Page layout parsing data
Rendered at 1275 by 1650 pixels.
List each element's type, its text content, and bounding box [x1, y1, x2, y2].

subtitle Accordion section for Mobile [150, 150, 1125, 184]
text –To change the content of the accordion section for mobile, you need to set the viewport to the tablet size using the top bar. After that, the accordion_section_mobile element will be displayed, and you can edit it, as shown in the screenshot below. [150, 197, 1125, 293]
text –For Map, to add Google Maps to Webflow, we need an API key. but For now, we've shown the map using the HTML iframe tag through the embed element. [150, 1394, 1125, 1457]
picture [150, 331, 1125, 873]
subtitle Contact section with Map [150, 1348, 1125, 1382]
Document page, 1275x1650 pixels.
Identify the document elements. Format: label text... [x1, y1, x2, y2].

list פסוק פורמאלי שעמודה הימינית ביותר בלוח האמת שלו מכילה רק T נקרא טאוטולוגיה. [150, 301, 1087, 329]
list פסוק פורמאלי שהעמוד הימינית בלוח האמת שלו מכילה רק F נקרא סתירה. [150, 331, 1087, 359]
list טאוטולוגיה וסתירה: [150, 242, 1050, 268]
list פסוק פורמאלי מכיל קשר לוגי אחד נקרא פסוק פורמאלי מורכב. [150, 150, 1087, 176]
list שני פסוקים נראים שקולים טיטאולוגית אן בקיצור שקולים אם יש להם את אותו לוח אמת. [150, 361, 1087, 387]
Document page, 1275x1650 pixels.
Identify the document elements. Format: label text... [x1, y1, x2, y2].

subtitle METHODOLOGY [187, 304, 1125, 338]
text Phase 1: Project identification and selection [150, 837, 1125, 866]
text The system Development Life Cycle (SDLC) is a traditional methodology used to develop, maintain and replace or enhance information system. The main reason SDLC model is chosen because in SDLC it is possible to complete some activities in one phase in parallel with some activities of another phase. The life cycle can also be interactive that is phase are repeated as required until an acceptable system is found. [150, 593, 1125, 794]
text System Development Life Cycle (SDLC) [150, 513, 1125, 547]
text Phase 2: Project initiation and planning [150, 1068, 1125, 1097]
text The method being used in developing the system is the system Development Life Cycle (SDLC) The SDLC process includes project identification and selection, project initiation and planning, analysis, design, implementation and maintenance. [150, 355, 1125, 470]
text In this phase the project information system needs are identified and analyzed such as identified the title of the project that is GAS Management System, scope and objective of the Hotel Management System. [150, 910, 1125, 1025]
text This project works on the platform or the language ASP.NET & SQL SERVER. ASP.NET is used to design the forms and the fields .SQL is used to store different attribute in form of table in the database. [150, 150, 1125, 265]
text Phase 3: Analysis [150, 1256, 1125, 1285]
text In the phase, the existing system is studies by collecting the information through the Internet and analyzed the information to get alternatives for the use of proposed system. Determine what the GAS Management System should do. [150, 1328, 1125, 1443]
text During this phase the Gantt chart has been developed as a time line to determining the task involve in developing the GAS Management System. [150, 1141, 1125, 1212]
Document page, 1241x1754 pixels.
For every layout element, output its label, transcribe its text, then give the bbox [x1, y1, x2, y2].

The task
In the data above, how many lines contain the word "pixels"? Only the number is wanted.

Answer to this exercise
4